Compared to the other systems, SABER exhibits nearly 7x, 3x and 7x better throughput than Spark, Flink and StreamBox, respectively. It processes almost 79 million tuples per second with 8 CPU cores. SABER surpasses the best single-node throughput of the other systems with just two CPU cores. Apart from not exploiting the memory hierarchy and minimising data copying, the throughput of both Flink and Spark is affected adversely by communication and serialisation overheads. This is expected – their distributed designs try to take advantage of the aggregated performance of multiple nodes.

With such a simple query, our experiment mostly measures how fast the systems can perform data movement because the time spent on meaningful computation is small. SABER binds worker and generator threads to CPU cores in order to minimise the memory accesses beyond the L2 cache. In addition, we maintain an input buffer of 512 KB, which ensures that all active data is kept in the LLC. We use atomic operations to write and read parts of this buffer with negligible synchronisation cost.

Cluster Throughput Comparison
Figure 2: Cluster throughput for Yahoo Streaming Benchmark

It is interesting to observe that, in contrast to recent results, Flink performs better than Spark, even with the cluster deployment. This increase in Flink's throughput is due to the faster 10 Gbps network, which we believe was not used in prior work (see the Structured Streaming paper). With StreamBox, we observe fatal memory leaks when we increase the ingestion rate to more than what we report in the figure.

In summary, SABER with just 8 CPU cores achieves better performance than Spark with 5 worker nodes (40 cores; 55 million tuples/sec) and Flink (40 cores; 67 million tuples/sec). A carefully tuned single-server system can outperform a compute cluster, reducing the required resources by more than half.

What is the COST of distribution?

According to the previously-proposed Configuration that Outperforms a Single Thread (COST) metric, we analyse the performance of the systems by comparing their single-core implementations with a handwritten C++ program. The C++ implementation processes almost 23 million tuples per second (i.e. it is 2x faster than SABER) on our testbed server. This result is largely consistent with Frank McSherry's implementation (35 million tuples/sec), which ran on a laptop with a higher base clock speed.

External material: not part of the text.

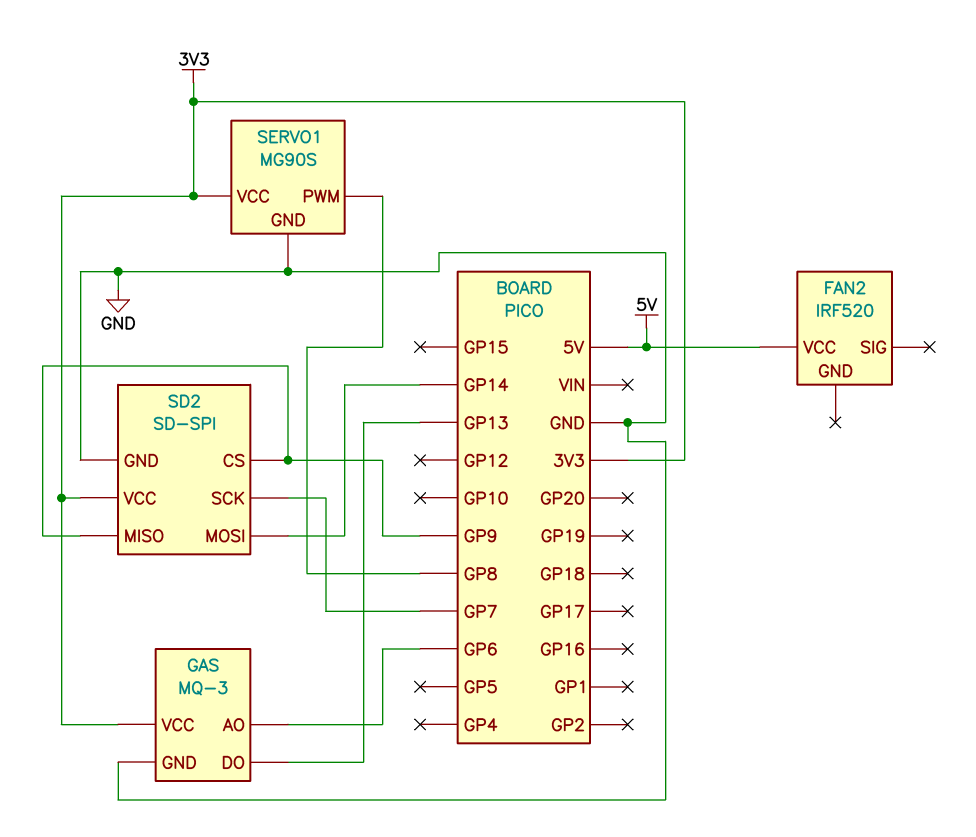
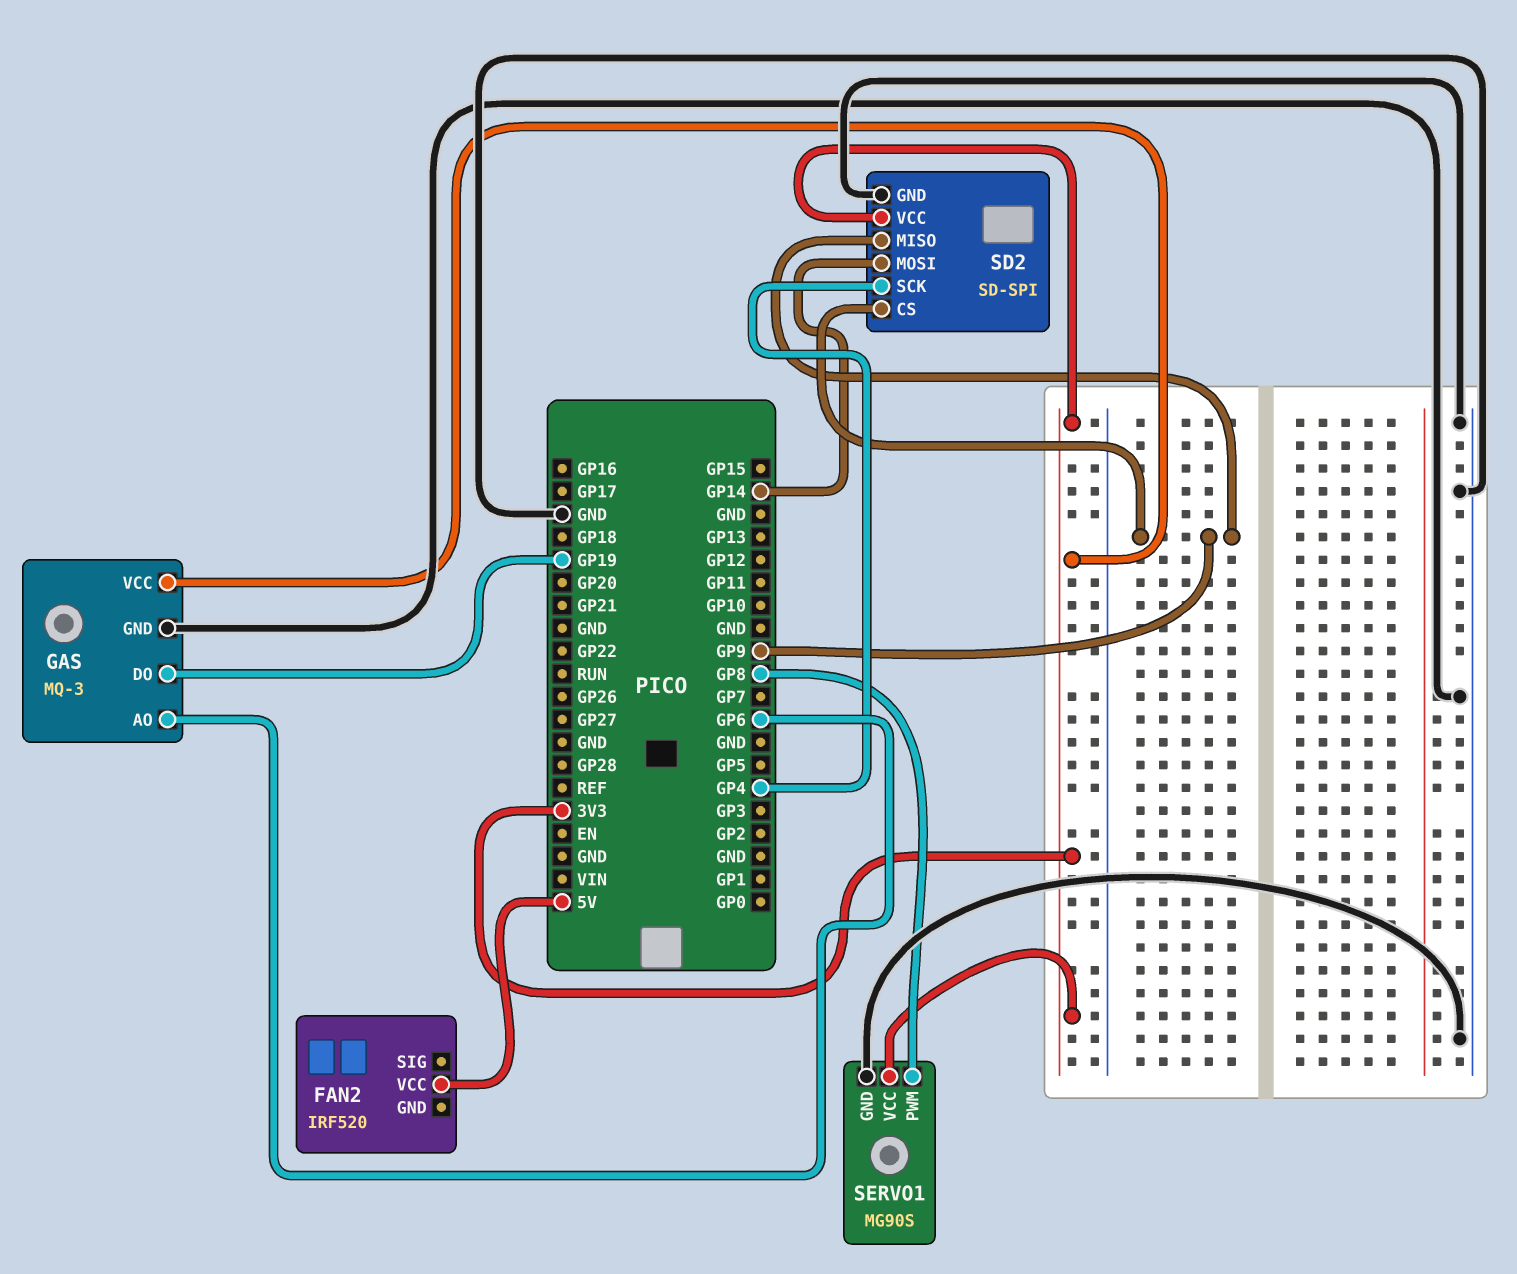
GAS pin DO: GP13 -> GP19
SD2 pin SCK: GP7 -> GP4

The following table compares our reported throughput results with that of the single-threaded C++ implementation. The outcome is still the same: there remains a large performance gap between the handwritten code (even though it is not fully optimised) and current stream processing systems.

  Spark Flink SABER Handwritten C++
Throughput (million tuples/sec) 2 4.8 11.8 23
Table 1: Single CPU core throughput for Yahoo Streaming Benchmark

It is important to understand the reasons behind this performance gap and use these to design hardware-conscious stream processing systems. We have begun designing highly efficient streaming operator implementations that exploit superscalar execution and SIMD parallelism. We also work on compilation-based techniques to keep data in CPU registers as long as possible, maximising data and code locality (Hyper). As we see from the results above, maintaining data in the LLC already results in a major performance benefit. We also envision a set of hardware-oblivious primitives that take into account the non-uniform memory access (NUMA) caused by multiple CPU sockets on modern scale-up architectures.

Conclusions

With the availability of large DRAM sizes, many CPU cores, and accelerators in data centres, the design of stream processing systems must focus on hardware-conscious techniques. In the modified version of the Yahoo Streaming Benchmark, SABER processes 79 million tuples per second with 8 CPU cores, outperforming Flink (3x), Spark Streaming (7x) and StreamBox (7x). It exhibits better performance than a cluster-based deployment with 40 CPU cores. Our results also show that there is still a performance gap to fill with a single node, and we argue that this constitutes an opportunity when designing the next-generation of stream processing engines. Finally, regarding the prior critique of the Yahoo Streaming Benchmark, we agree that the benchmark does not capture the behavior of real-world streaming applications, which are often compute-intensive.